# THE DATA
- Opening Delimiter -

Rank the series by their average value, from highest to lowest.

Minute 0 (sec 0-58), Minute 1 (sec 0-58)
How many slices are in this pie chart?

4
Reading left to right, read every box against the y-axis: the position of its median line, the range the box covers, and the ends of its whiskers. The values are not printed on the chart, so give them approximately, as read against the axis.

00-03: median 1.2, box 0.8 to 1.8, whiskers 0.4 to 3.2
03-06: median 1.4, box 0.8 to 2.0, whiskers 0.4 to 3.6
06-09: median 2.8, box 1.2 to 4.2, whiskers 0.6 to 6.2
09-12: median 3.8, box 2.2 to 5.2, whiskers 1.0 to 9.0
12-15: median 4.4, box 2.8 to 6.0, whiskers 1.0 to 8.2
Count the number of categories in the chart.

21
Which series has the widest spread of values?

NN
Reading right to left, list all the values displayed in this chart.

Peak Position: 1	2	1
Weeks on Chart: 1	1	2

- Closing Delimiter -
- Opening Delimiter -

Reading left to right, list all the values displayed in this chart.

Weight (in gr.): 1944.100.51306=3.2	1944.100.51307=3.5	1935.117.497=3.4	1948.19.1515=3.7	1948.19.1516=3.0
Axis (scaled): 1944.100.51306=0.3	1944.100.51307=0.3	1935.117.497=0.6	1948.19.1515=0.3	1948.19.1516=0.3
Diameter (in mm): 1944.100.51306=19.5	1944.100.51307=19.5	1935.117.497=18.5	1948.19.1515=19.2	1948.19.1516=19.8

- Closing Delimiter -
- Opening Delimiter -

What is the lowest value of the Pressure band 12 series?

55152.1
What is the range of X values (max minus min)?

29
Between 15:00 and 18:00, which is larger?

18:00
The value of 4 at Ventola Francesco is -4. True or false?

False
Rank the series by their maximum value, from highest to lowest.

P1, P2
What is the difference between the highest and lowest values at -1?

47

- Closing Delimiter -

# PROBLEM TO WORK ON
Could you write out the lines from the one containing "Rank the series by their average" to the one containing "How many slices are in this pie chart?", both included, as a numbered list with the blank lines left out?

# TASK ANSWER
1. Rank the series by their average value, from highest to lowest.
2. Minute 0 (sec 0-58), Minute 1 (sec 0-58)
3. How many slices are in this pie chart?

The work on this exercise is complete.